(The input Opens)

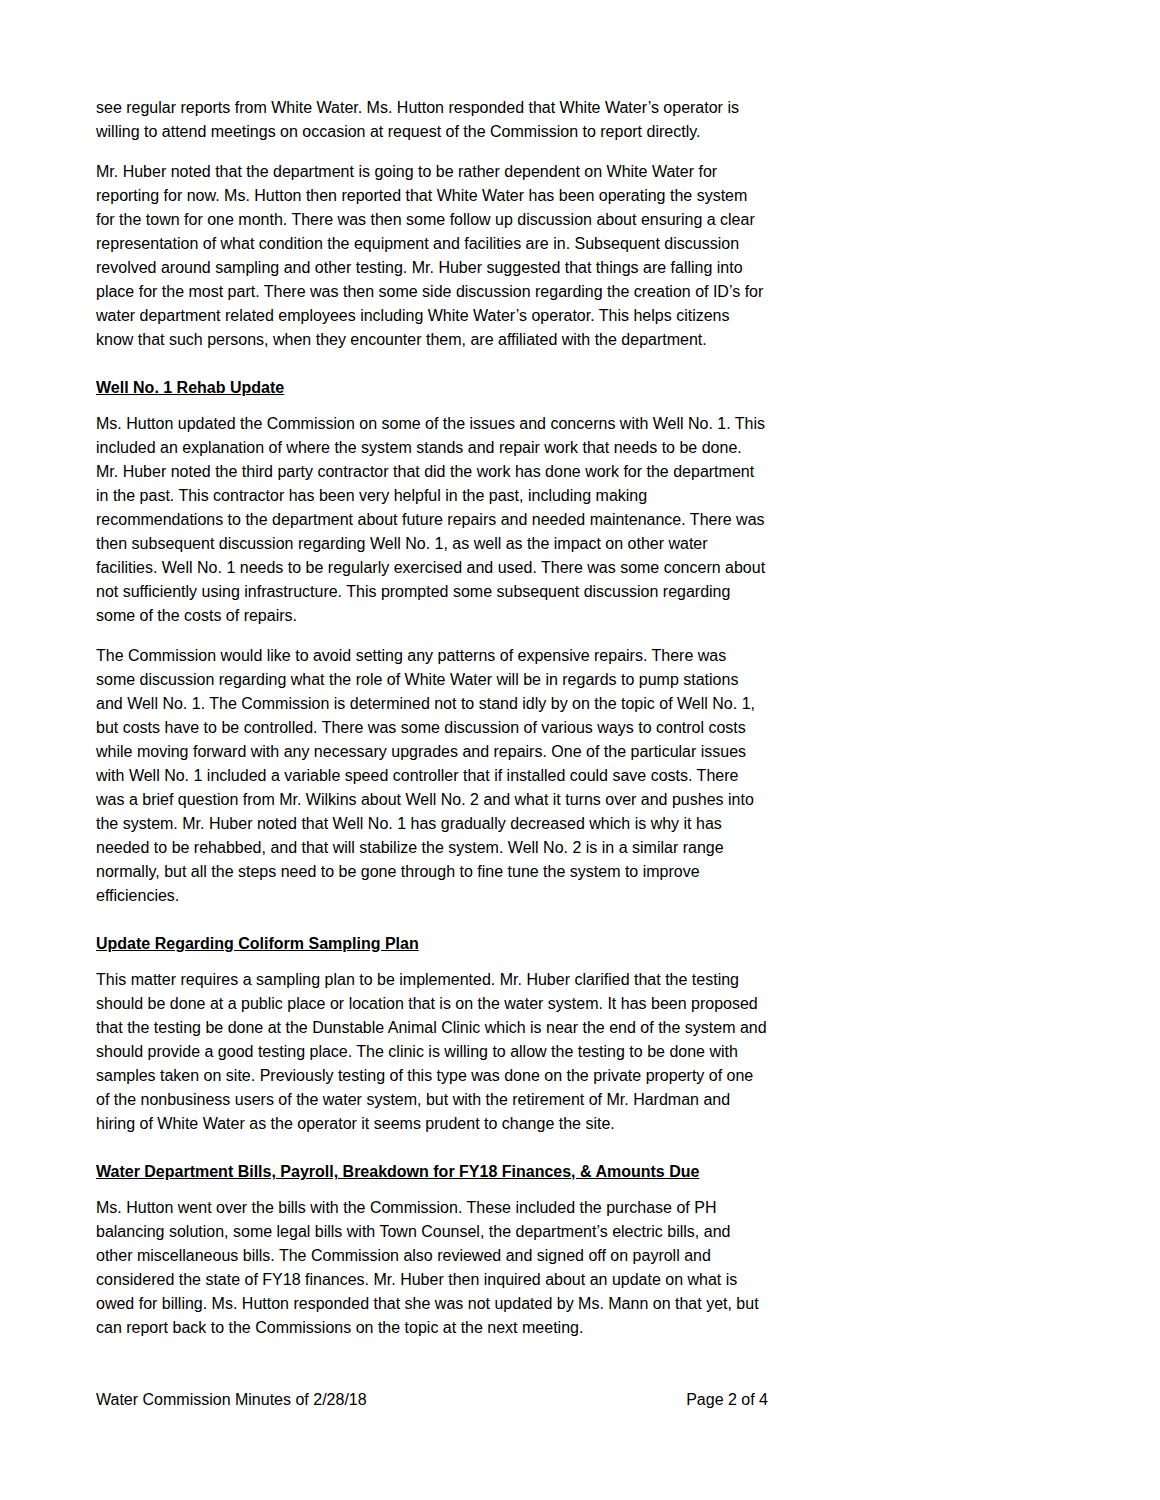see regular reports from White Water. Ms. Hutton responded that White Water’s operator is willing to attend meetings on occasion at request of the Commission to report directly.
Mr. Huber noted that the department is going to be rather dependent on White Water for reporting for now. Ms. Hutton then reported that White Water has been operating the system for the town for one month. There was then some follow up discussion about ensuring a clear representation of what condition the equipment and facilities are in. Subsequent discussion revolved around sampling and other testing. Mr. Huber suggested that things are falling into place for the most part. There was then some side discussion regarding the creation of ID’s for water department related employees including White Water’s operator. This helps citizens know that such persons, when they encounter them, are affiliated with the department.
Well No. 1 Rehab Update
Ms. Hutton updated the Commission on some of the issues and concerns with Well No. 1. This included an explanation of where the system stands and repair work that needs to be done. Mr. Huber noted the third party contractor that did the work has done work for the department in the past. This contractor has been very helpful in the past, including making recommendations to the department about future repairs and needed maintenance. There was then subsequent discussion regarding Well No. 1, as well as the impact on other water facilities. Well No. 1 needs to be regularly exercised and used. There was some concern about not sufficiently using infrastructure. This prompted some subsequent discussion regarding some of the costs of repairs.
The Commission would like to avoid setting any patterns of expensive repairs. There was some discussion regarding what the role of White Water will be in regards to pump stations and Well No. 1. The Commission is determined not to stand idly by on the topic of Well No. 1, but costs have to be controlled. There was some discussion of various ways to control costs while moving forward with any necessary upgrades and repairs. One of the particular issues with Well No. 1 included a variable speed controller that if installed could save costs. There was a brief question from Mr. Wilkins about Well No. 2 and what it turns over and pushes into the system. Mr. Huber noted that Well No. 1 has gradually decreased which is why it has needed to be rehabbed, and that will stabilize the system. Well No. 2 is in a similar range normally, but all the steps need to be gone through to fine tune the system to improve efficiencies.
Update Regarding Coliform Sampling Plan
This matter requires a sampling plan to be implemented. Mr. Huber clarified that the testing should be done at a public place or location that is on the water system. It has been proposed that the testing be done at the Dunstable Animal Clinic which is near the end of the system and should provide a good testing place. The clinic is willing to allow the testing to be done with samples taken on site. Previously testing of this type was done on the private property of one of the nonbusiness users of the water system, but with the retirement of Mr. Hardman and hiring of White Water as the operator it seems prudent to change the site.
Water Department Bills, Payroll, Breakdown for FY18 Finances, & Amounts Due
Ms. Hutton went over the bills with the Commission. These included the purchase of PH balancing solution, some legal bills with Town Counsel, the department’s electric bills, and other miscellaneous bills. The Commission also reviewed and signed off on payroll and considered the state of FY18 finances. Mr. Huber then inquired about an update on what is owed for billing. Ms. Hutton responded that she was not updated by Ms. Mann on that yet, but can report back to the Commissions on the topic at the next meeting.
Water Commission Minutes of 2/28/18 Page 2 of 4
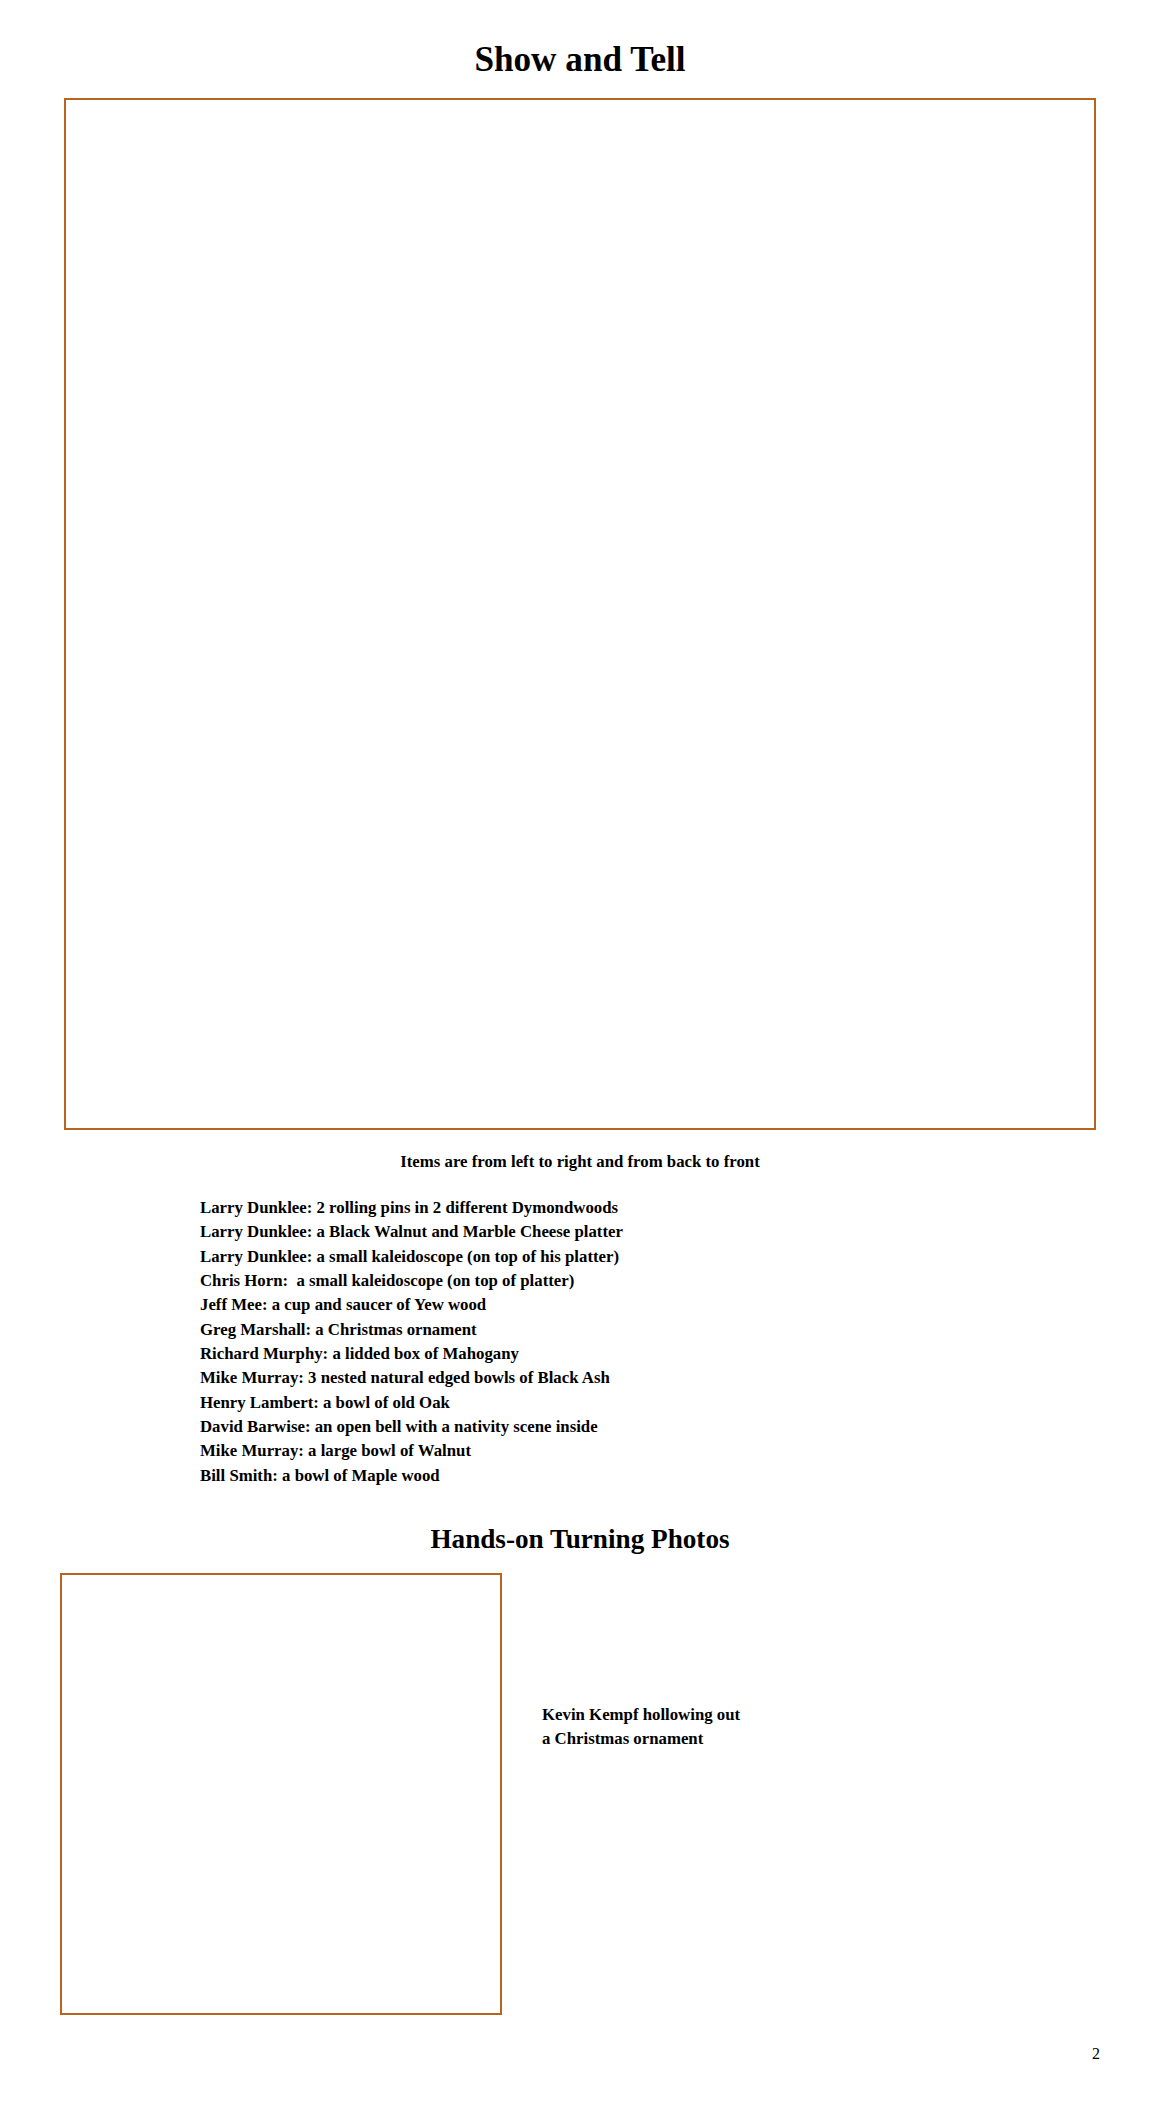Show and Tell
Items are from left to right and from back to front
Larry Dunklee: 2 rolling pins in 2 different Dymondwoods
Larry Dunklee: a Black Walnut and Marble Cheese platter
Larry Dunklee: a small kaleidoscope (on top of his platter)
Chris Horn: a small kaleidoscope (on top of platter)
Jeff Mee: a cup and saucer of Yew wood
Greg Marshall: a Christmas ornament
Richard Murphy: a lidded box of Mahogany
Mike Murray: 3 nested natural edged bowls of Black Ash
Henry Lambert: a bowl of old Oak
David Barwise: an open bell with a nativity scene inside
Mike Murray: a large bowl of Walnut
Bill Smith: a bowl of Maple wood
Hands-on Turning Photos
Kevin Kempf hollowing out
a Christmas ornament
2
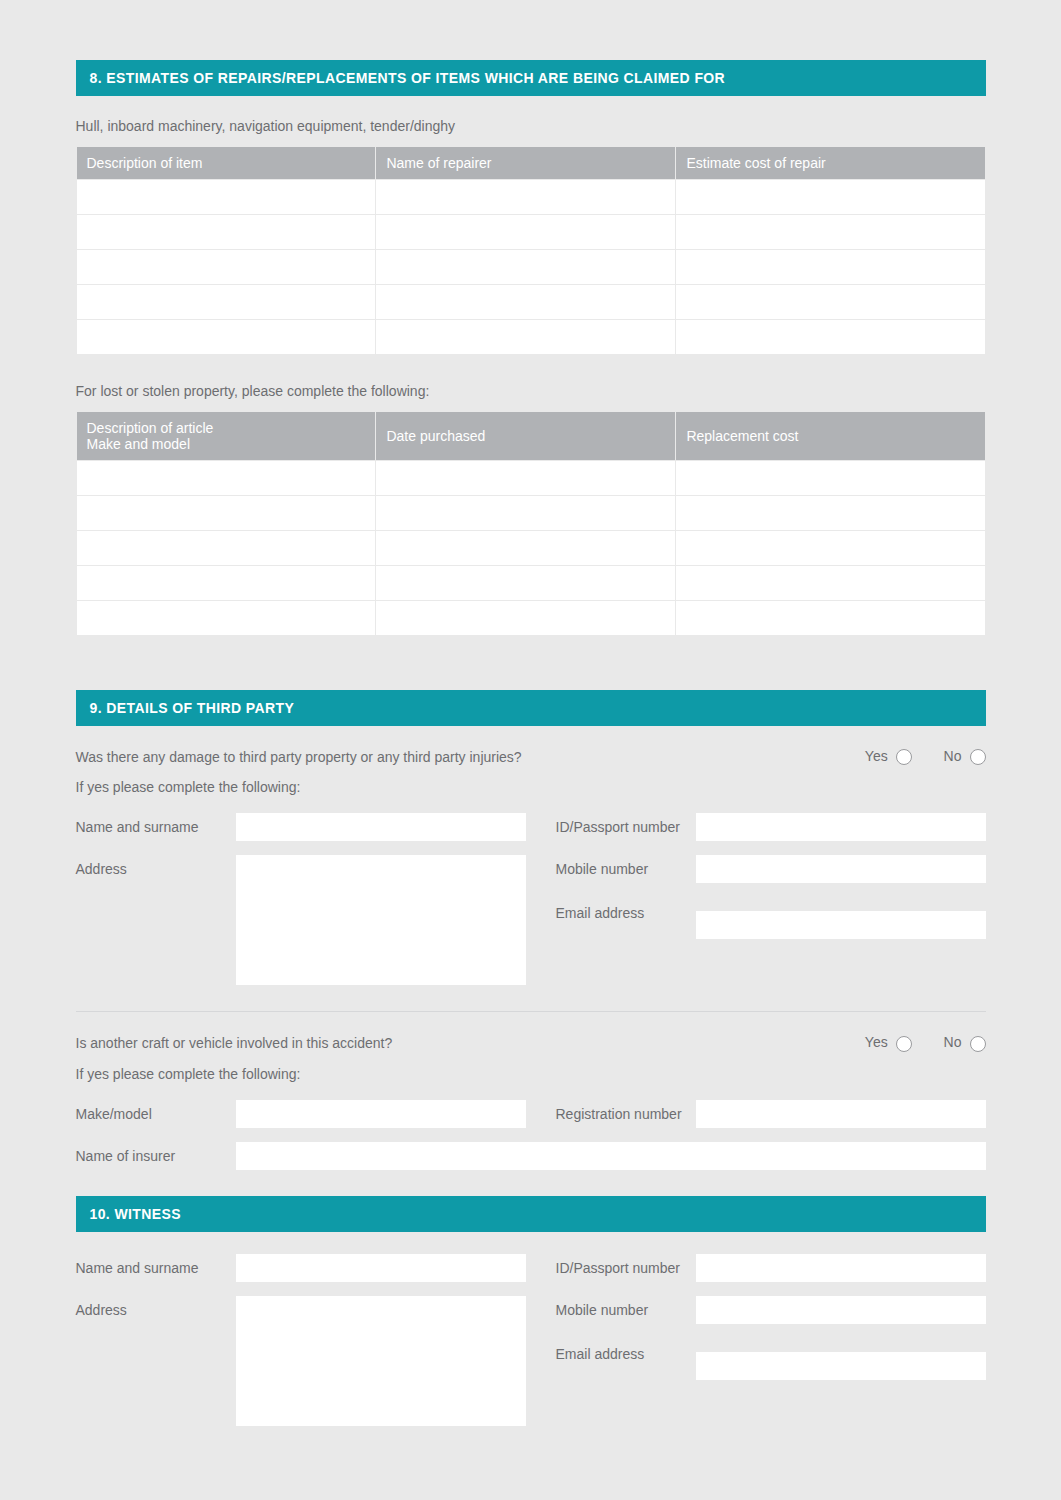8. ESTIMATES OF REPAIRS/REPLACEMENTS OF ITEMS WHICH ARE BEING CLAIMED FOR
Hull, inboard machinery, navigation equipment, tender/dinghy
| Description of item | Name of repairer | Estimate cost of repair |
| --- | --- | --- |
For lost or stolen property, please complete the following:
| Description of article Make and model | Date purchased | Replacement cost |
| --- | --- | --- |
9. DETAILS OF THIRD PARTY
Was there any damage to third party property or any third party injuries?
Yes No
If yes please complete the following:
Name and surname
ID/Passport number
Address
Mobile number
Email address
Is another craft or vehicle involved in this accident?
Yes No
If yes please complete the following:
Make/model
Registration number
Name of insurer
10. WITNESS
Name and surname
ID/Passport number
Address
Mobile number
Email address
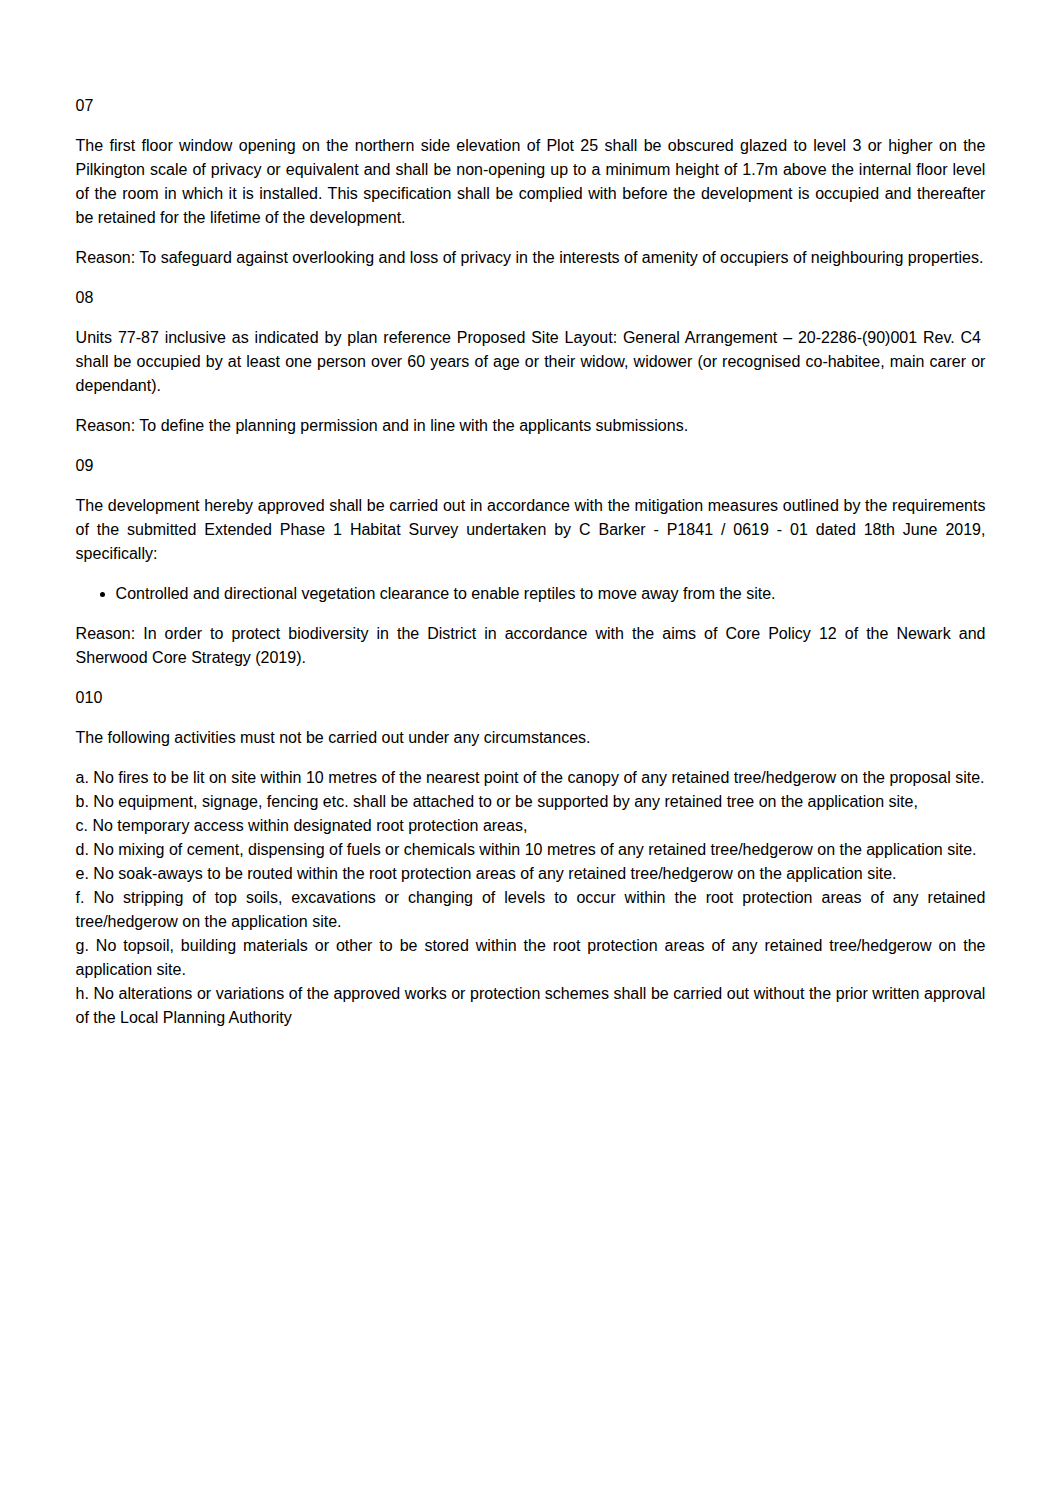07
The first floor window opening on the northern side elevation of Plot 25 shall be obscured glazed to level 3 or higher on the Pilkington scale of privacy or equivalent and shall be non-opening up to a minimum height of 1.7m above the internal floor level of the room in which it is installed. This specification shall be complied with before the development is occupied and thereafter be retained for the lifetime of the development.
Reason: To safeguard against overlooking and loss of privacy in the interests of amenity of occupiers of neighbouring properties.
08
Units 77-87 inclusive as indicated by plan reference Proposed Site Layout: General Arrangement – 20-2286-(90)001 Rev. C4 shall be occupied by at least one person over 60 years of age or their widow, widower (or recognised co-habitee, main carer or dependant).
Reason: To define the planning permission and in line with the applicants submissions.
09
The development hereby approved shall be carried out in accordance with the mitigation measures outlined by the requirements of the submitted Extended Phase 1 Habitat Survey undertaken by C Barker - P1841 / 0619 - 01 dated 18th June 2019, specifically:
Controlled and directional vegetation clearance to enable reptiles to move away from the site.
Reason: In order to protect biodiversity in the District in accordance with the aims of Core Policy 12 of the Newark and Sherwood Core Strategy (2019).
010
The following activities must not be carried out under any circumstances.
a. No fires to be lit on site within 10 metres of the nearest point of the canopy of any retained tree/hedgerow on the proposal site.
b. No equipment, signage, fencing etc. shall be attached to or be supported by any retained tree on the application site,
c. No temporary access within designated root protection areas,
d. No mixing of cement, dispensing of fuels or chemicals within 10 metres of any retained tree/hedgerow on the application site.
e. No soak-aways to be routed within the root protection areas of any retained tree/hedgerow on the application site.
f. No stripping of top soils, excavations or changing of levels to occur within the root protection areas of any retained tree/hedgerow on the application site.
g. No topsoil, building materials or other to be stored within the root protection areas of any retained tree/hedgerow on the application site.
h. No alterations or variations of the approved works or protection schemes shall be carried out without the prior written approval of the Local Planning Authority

(The input Closes)

Where does "Murray" occur in the data? Copy each line that has it.

Mike Murray: 3 nested natural edged bowls of Black Ash
Mike Murray: a large bowl of Walnut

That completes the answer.